■ **Your goal**:
Below are records to retype exactly, except for the pictures.

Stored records
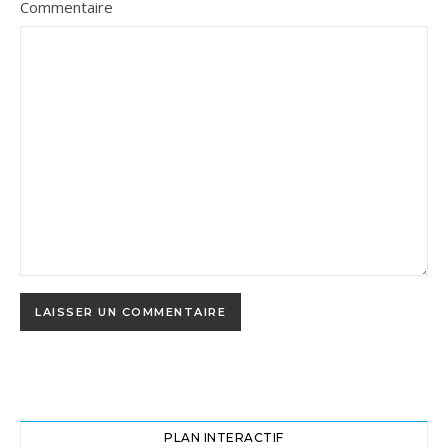
Commentaire
PLAN INTERACTIF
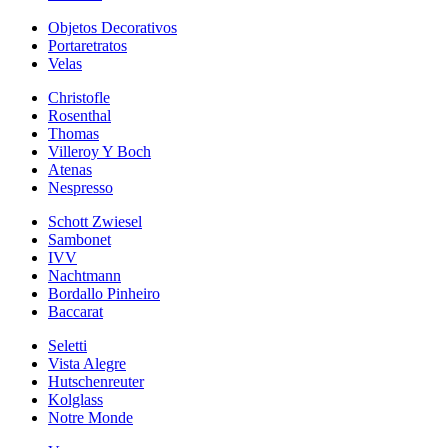
Objetos Decorativos
Portaretratos
Velas
Christofle
Rosenthal
Thomas
Villeroy Y Boch
Atenas
Nespresso
Schott Zwiesel
Sambonet
IVV
Nachtmann
Bordallo Pinheiro
Baccarat
Seletti
Vista Alegre
Hutschenreuter
Kolglass
Notre Monde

■ **Solution to this task**:
Commentaire
PLAN INTERACTIF
Objetos Decorativos
Portaretratos
Velas
Christofle
Rosenthal
Thomas
Villeroy Y Boch
Atenas
Nespresso
Schott Zwiesel
Sambonet
IVV
Nachtmann
Bordallo Pinheiro
Baccarat
Seletti
Vista Alegre
Hutschenreuter
Kolglass
Notre Monde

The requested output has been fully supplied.